Task objective —
Copy each line below as it stands, but skip any picture it contains.

Material provided —
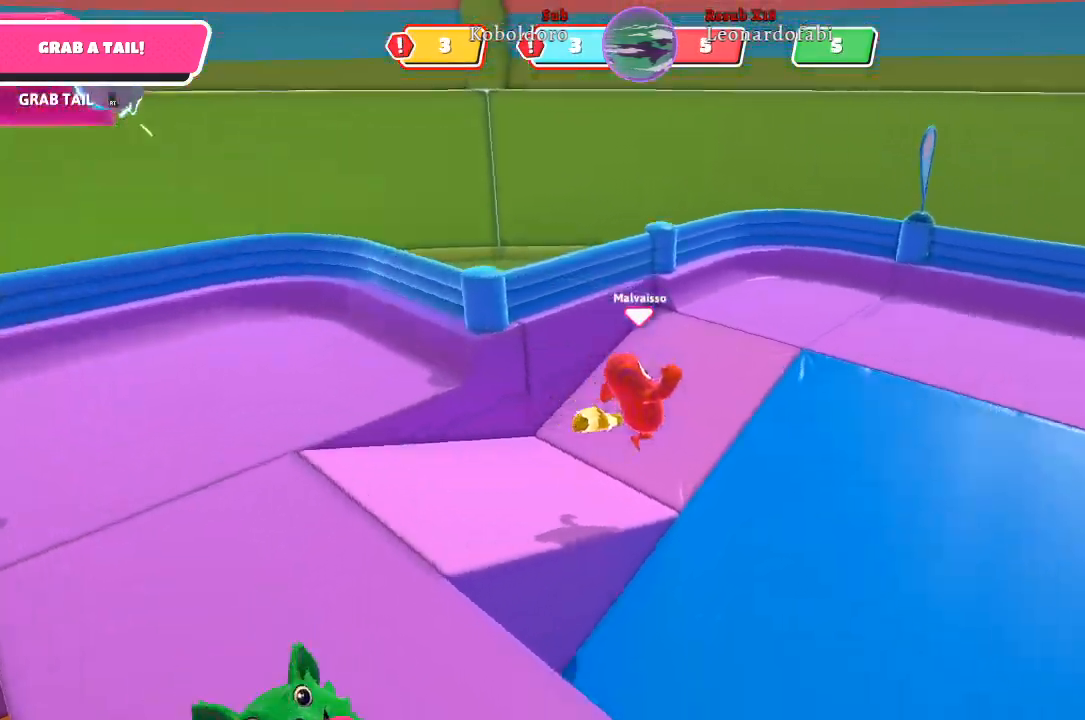
{"buttons": [], "left_stick": "up", "right_stick": "right", "events": [[350, "left_stick", "up"]]}
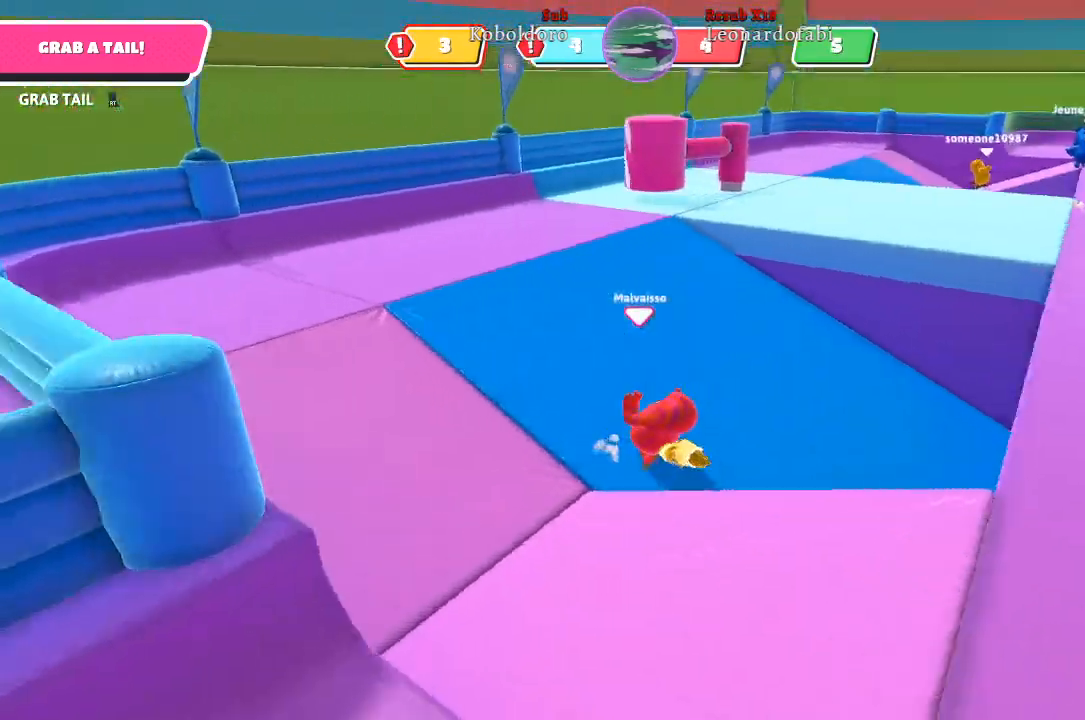
{"buttons": [], "left_stick": "up-left", "right_stick": "right", "events": [[33, "left_stick", "up-left"], [150, "right_stick", "center"], [383, "right_stick", "right"]]}
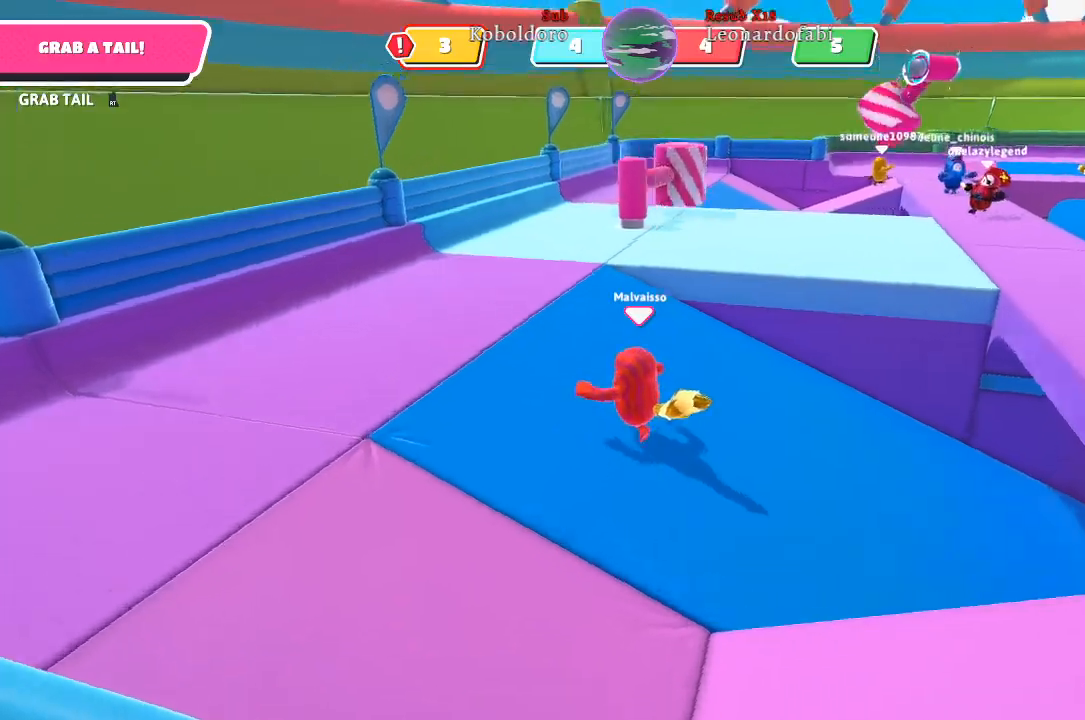
{"buttons": [], "left_stick": "up-left", "right_stick": "right", "events": []}
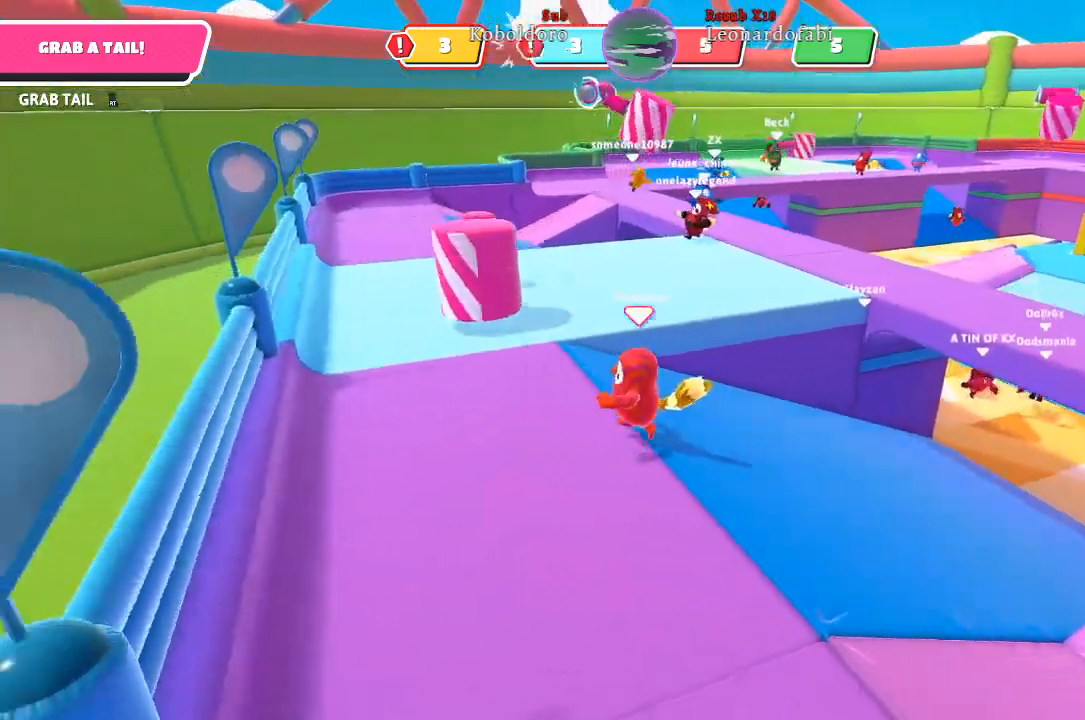
{"buttons": [], "left_stick": "up-left", "right_stick": "right", "events": []}
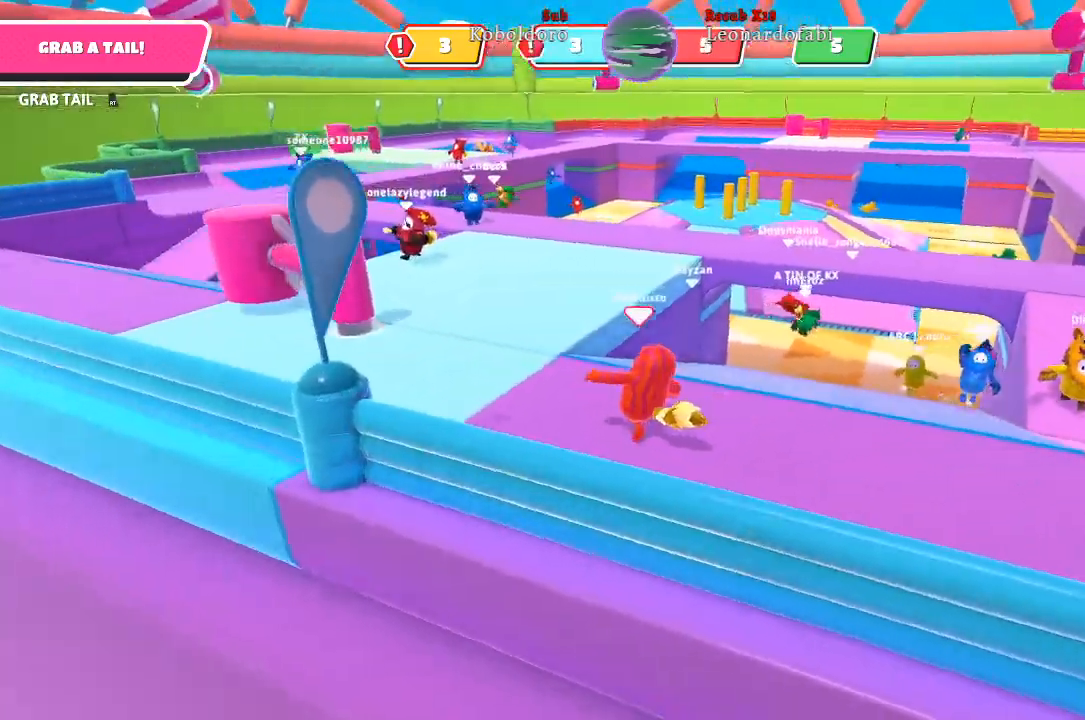
{"buttons": [], "left_stick": "down-left", "right_stick": "center", "events": [[100, "left_stick", "left"], [267, "left_stick", "down-left"], [300, "right_stick", "center"]]}
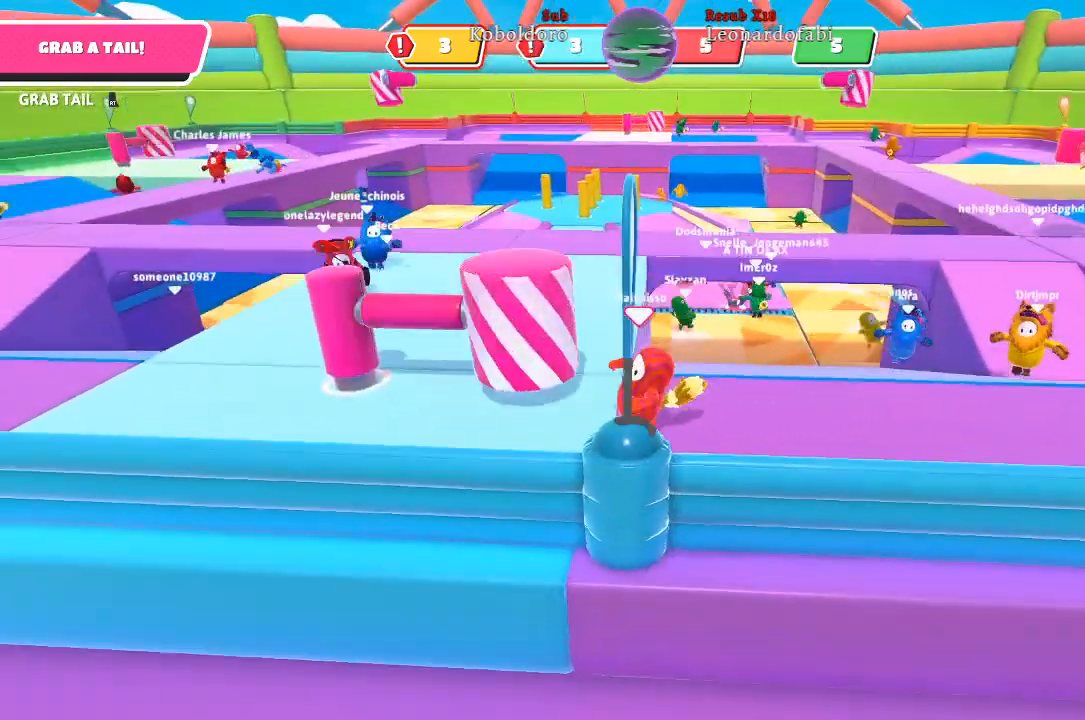
{"buttons": [], "left_stick": "up-left", "right_stick": "right", "events": [[383, "left_stick", "up-left"], [383, "right_stick", "right"]]}
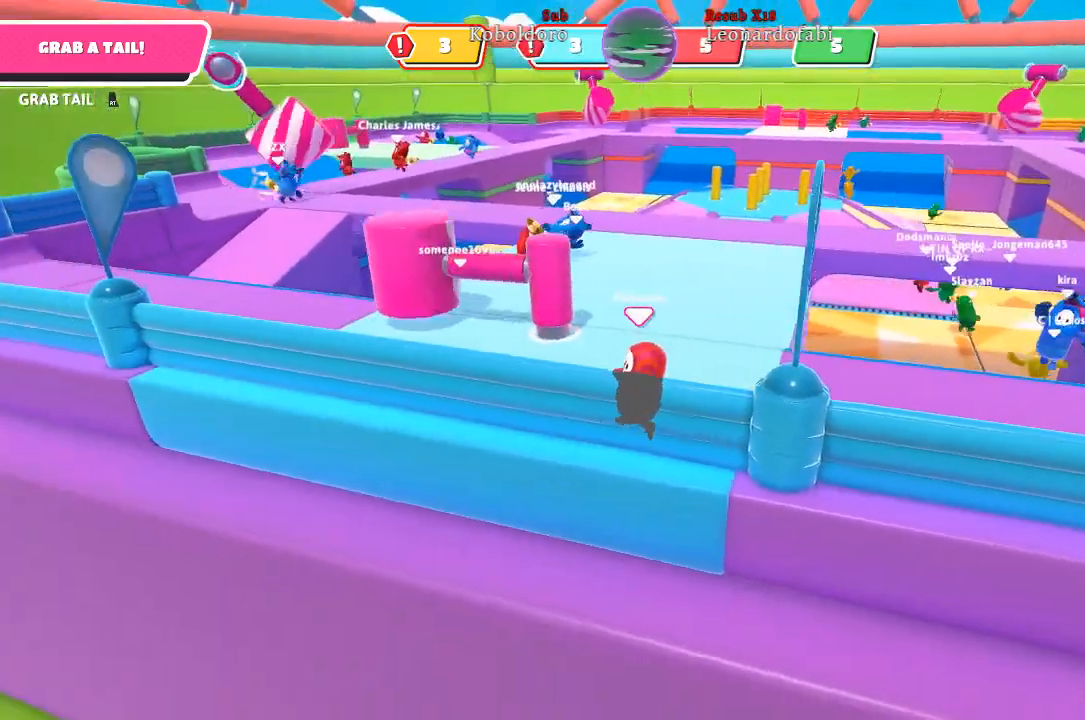
{"buttons": [], "left_stick": "up-left", "right_stick": "right", "events": []}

Solution below —
{"buttons": [], "left_stick": "up", "right_stick": "right", "events": [[350, "left_stick", "up"]]}
{"buttons": [], "left_stick": "up-left", "right_stick": "right", "events": [[33, "left_stick", "up-left"], [150, "right_stick", "center"], [383, "right_stick", "right"]]}
{"buttons": [], "left_stick": "up-left", "right_stick": "right", "events": []}
{"buttons": [], "left_stick": "up-left", "right_stick": "right", "events": []}
{"buttons": [], "left_stick": "down-left", "right_stick": "center", "events": [[100, "left_stick", "left"], [267, "left_stick", "down-left"], [300, "right_stick", "center"]]}
{"buttons": [], "left_stick": "up-left", "right_stick": "right", "events": [[383, "left_stick", "up-left"], [383, "right_stick", "right"]]}
{"buttons": [], "left_stick": "up-left", "right_stick": "right", "events": []}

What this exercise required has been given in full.